━━━━━ SUPPLIED PASSAGE ━━━━━
Personal information
- Full name: Reginald George Boyle
- Date of birth: 3 March 1903
- Place of birth: Collingwood, Victoria
- Date of death: 1 May 1986 (aged 83)
- Place of death: Fairfield, Victoria
- Original team(s): Brunswick
- Height: 165 cm (5 ft 5 in)
- Weight: 63 kg (139 lb)

Playing career^{1}
- Years: Club / Games (Goals)
- 1925, 1932: Collingwood / 3 (0)
- ^{1} Playing statistics correct to the end of 1932.

= Reg Boyle =

Australian rules footballer, born 1905

Reginald George Boyle (3 March 1903 – 1 May 1986) was an Australian rules footballer who played with Collingwood in the Victorian Football League (VFL).
━━━━━ LISTED ENTRIES ━━━━━
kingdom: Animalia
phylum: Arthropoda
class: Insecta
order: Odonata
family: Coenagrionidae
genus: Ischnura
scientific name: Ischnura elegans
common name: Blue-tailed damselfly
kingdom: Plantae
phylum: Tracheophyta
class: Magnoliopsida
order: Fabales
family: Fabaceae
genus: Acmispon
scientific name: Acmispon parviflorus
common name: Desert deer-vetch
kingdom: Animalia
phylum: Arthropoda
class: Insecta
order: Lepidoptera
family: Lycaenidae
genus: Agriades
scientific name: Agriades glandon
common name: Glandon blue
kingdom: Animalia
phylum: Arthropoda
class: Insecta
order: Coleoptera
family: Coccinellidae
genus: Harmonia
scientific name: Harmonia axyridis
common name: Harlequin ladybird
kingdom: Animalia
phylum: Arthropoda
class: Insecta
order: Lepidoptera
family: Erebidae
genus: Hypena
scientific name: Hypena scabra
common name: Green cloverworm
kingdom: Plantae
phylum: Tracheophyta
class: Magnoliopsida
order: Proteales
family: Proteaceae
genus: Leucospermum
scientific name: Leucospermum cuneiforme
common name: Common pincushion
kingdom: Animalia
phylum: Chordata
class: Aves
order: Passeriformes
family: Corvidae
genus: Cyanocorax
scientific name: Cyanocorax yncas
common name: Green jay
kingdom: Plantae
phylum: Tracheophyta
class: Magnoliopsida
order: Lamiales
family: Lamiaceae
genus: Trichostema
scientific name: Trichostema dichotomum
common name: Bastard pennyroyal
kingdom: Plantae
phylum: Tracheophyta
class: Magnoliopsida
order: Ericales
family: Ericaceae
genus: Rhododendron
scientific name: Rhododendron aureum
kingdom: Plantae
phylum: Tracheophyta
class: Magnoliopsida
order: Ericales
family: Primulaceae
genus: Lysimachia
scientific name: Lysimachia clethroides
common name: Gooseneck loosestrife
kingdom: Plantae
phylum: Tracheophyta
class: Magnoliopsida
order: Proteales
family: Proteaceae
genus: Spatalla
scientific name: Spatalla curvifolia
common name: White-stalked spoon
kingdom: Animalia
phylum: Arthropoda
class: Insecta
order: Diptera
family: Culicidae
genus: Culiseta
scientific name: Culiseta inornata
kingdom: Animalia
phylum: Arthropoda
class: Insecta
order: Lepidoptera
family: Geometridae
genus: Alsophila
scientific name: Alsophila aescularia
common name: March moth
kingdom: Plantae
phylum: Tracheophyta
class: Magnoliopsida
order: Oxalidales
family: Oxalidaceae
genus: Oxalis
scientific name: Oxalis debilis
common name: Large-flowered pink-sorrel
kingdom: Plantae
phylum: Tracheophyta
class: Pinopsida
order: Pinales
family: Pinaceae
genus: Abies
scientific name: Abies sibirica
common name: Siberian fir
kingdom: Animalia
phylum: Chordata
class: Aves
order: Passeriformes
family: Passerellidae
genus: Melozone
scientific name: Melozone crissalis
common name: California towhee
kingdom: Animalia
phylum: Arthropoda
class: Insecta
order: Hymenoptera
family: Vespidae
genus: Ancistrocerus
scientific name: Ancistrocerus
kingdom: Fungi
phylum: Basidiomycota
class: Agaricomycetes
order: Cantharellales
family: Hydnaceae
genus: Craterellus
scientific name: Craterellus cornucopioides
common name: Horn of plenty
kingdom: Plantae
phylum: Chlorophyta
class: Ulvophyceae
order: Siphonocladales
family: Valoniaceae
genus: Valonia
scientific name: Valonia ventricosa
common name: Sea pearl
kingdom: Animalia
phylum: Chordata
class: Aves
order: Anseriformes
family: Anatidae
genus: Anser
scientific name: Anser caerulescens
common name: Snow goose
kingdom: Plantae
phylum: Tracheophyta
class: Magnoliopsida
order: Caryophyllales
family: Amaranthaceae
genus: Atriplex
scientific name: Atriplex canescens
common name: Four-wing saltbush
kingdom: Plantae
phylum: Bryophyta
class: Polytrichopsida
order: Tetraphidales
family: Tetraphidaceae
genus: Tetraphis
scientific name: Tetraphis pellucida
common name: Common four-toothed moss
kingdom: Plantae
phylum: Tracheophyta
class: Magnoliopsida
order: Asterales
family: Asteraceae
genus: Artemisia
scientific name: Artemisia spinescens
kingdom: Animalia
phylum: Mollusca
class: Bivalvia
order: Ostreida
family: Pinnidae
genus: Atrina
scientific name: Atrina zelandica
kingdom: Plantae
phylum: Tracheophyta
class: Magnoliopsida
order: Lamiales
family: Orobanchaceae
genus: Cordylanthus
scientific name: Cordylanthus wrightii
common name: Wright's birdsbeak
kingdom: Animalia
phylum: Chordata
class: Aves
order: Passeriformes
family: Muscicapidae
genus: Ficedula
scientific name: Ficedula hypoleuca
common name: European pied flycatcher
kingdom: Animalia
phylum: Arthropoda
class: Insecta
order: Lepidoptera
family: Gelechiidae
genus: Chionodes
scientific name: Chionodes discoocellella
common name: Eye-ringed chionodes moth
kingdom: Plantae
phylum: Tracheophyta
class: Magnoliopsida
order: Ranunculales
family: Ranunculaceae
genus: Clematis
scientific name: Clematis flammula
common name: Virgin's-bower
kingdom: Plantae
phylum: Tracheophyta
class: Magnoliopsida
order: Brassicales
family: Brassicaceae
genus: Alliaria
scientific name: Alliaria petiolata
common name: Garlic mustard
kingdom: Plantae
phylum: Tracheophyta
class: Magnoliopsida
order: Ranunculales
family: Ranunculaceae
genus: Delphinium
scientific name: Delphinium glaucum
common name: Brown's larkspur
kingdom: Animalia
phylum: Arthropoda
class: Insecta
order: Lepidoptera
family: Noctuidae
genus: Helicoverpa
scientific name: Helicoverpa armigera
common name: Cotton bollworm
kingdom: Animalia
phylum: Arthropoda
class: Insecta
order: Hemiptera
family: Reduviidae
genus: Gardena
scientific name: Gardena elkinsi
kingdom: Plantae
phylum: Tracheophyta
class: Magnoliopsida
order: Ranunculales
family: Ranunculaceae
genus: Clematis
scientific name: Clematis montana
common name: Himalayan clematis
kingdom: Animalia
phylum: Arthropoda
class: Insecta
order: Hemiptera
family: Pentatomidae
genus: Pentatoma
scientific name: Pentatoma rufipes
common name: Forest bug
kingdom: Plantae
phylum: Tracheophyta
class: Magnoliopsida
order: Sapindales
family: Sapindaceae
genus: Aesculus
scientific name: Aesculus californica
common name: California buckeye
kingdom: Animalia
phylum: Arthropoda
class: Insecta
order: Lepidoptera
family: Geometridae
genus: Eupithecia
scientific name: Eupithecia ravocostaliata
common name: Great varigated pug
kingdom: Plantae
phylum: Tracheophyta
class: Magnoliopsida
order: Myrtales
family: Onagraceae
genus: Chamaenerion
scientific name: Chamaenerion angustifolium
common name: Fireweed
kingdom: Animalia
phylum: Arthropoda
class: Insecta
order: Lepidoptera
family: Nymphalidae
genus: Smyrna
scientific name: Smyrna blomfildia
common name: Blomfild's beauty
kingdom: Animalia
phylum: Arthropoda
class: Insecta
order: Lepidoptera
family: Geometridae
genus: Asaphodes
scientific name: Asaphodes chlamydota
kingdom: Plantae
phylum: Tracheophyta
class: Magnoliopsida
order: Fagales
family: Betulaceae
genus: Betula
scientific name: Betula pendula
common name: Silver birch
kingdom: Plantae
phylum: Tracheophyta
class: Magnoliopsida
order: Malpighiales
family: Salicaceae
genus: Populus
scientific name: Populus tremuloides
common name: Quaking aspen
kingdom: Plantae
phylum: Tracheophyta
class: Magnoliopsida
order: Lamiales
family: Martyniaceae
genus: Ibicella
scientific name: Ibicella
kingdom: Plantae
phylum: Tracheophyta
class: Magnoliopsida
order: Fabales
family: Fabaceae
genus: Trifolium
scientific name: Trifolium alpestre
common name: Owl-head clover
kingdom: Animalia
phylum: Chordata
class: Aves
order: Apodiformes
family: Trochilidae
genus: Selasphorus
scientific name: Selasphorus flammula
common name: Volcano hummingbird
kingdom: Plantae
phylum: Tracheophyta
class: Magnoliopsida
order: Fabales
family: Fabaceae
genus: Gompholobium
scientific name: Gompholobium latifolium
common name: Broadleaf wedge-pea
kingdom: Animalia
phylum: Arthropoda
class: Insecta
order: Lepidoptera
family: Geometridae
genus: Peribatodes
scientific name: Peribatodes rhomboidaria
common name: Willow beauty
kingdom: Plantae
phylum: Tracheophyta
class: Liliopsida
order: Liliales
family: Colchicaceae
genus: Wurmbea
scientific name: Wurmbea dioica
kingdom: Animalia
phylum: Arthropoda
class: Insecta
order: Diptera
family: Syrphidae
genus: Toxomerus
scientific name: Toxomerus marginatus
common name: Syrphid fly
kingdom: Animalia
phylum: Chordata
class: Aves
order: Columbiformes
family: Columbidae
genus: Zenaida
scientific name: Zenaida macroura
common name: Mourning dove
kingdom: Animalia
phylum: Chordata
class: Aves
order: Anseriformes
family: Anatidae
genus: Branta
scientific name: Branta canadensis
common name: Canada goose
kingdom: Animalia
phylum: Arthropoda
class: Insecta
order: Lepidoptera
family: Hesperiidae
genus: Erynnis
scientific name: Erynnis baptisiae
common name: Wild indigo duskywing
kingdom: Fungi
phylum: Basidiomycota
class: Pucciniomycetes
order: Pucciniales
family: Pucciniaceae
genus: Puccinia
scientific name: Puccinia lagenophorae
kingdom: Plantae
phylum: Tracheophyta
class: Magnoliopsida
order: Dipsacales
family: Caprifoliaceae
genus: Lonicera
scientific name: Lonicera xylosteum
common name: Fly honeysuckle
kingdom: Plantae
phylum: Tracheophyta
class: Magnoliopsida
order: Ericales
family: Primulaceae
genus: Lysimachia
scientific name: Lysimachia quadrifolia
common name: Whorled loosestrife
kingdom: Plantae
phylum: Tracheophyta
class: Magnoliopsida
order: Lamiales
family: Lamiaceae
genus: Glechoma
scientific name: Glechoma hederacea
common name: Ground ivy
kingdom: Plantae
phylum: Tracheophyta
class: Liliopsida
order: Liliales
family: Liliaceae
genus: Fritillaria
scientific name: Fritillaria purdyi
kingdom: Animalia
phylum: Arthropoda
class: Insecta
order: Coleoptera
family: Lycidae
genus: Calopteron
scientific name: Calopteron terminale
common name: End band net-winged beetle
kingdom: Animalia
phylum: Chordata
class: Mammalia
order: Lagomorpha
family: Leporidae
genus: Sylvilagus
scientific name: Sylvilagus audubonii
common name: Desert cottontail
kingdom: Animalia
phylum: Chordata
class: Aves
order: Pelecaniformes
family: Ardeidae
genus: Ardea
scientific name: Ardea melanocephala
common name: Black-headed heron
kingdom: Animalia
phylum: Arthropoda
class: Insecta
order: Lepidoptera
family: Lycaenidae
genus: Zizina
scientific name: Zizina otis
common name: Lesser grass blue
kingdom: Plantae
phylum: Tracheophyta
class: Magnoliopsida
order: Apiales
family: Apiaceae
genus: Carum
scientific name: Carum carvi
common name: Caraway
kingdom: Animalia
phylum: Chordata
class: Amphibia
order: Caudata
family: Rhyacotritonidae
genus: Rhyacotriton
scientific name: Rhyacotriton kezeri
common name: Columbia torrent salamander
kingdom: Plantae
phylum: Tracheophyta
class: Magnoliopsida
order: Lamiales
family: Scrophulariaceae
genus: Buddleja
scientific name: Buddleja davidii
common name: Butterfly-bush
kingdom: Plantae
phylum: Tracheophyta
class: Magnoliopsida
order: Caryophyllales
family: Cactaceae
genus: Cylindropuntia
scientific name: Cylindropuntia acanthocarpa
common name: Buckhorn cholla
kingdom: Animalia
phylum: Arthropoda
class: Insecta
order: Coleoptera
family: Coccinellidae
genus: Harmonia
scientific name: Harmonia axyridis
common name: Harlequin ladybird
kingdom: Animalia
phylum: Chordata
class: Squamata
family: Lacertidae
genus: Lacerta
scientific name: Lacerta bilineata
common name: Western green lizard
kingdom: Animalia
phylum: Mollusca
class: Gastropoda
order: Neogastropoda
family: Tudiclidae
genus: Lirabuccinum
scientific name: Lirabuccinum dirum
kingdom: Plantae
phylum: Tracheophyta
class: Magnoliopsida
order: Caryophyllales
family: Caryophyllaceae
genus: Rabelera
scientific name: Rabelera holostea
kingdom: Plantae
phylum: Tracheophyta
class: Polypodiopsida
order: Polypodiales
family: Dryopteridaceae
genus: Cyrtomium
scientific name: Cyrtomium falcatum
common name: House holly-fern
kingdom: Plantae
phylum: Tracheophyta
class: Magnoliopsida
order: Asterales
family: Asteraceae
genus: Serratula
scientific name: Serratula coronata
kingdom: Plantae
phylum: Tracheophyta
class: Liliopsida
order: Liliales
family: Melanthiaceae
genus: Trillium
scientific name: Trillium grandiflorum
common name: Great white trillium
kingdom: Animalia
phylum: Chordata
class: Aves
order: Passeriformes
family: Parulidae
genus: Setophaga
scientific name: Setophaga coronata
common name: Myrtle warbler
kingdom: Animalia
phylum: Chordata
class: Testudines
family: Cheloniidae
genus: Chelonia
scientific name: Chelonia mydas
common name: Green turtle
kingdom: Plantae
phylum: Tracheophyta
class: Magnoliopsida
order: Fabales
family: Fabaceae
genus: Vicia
━━━━━
EXERCISE 1: In the Reg Boyle profile above, turn the paragraph beginning "Reginald George Boyle (3 March 1903" into a bulleted list that keeps its main facts.
EXERCISE 2: Pick up the Reg Boyle profile after its last sentence and keep writing.

REPLY 1:
- Full name: Reginald George Boyle
- Lived from 3 March 1903 to 1 May 1986
- Australian rules footballer
- Played for Collingwood in the Victorian Football League (VFL)

REPLY 2:
==Family==
The son of John Thomas Boyle (1862-1927), and Georgina Mary Boyle (1868-1913), née Appleton, Reginald George Boyle was born at Collingwood, Victoria on 3 March 1903.

He married Dorothy May Parker Vernon (1908-1990) in 1928.

==Football==
===Collingwood (VFL)===
He made his debut for the Collingwood Football Club during the 8th Round in 1925.

===Northcote (VFA)===
He was cleared from Collingwood to Northcote in May 1927.

===Brunswick (VFA)===
In April 1928 he was cleared from "N.S.W." to Brunswick.